Wednesday, January 27, 2010

Oh, the highs and the lows. Nothing could possibly have lived up to the hype, excitement, and rumors that have been swirling around the long-rumored-but-now-real Apple iPad. Tech Crunch has already decreed the iPad a dud:

I mean, I already did a whole spiel on CNN (what?!) why the iPad is sorta “meh” in my eyes, but to recap: I simply don’t get it. It’s not an iPhone replacement because it’s not a phone (duh); it’s not an iPod touch replacement because it’s not portable; and I already have enough “real” computers that I don’t need a tablet.

Engadget is decidedly luke warm, while Gizmodo posted 8 Things that Suck About iPad:

A lot of people at Gizmodo are psyched about the iPad. Not me! My god, am I underwhelmed by it. It has some absolutely backbreaking failures that will make buying one the last thing I would want to do.

Once you get over the iJesusPadTablet and the epic MadTV skit, there is some very interesting stuff going one with the iPad.

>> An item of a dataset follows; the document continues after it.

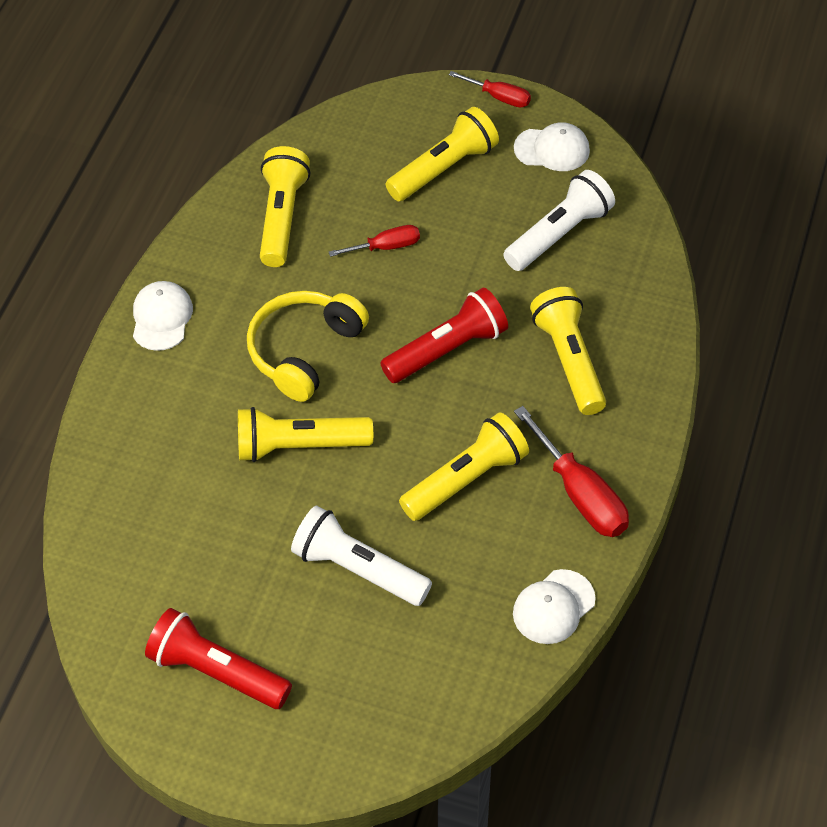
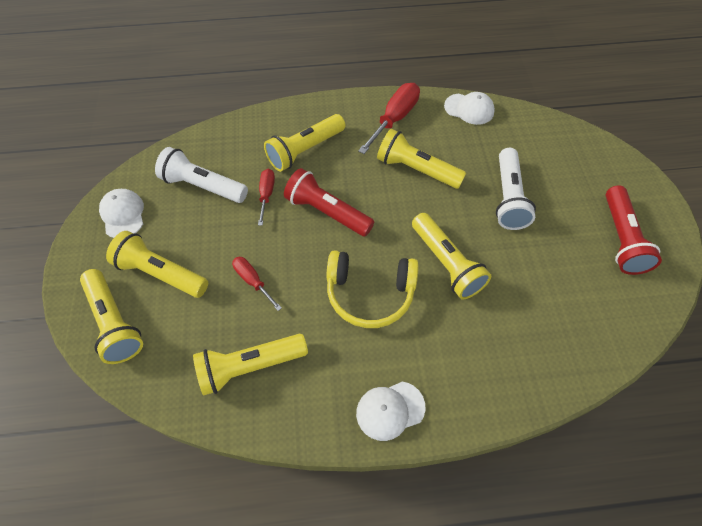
camera: 115 degrees left, 5 degrees up
(401, 120) = (114, 323): none -> yellow flashlight
(499, 97) = (74, 264): red screwdriver -> red screwdriver (266, 194)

First, as Gruber already nailed, Apple building custom silicon for this device is a sea change in terms of optimizing performance for the product. In a lot of ways, this is back to the glory days of 80’s and early 90’s arcade development, where the game design and hardware were developed together. It made life hell for the poor saps trying to port your games to a SNES, but it meant the arcade games always blew the home market away. Then the arcade business started crashing and developers switched to commodity PC hardware or modified consumer hardware like the PSX and arcade games weren’t special anymore. Suddenly your home rig played the best games. Mobile computing was stuck in the same, commoditized rut. Until today. Wonder how long until that chip makes it into the iPhone. Or the next MacBook Air.

Second, the design. Get over the bezel, folks. Where the hell are you supposed to hold a one and a half pound device? You don’t want your thumbs in front of content, accidentally generating inputs all the time. Get over the lack of wide screen, too. This isn’t just designed to be movie player, you want to be able to surf the web in portrait mode and that would stink if it was 16×9. Instead, we see Apple’s first cut at a mobile computer that you sit around with, with a host of intelligent decisions made around that use case. You will lounge with iPad — maybe we’ll see a resurgence in beanbag sales. The design of the iPad — much like the Kindle — makes you treat technology like a book, something you cozy up to.

Third, battery life for a mobile device. No, 10 hours isn’t my Kindle‘s 2-3 weeks of use, but it may be long enough. Using a Kindle, you forget that it is an electronic device precisely because you aren’t worried about when to juice up. iPad may do this as well.

Fourth, unlimited 3G for $30, without a contract. While not quite as good as Kindle’s free Whispernet, this is still dramatically cheaper than what we’ve seen before.

Fifth, iPad is a ridiculously cool game machine.

Sixth, however good it might be as a game machine, it crushes as a textbook and education tool. For all of Kindle’s strengths, pdfs are still often fubared even on the DX and search/annotation doesn’t play well with e-ink. iPad becomes an extra screen for reference books while coding, will properly render pdf papers, and can be stuffed full of specialized apps for education.

Finally, lots of people are spouting about how this doesn’t replace a netbook for web browsing, but I’m not so sure. Making the intangible tangible — which the iPhone did and now the iPad does via high performance and multi-touch — changes how we engage and interact with media. I wouldn’t be at all surprised if tactile browsing is crushingly better than keyboard + mouse, and given how much of our day is spent on the web, something that makes that more fun is a big deal. Even better for the web, the iPad is a seriously big deal for HTML5 + javascript projects. Suddenly you have an always connected, full screen device with seriously high performance and HTML5 compliant browsing.

So, pundits be damned, I’ll be ordering one the day I can. I am worried about the virtual keyboard, but willing to chance it. I think the iPad will slot in quite nicely between my iPhone and MacBook Air, be a much better fit for light browsing and writing tasks when traveling, and would fit my presentation style. Looking forward to building and presenting a keynote on one!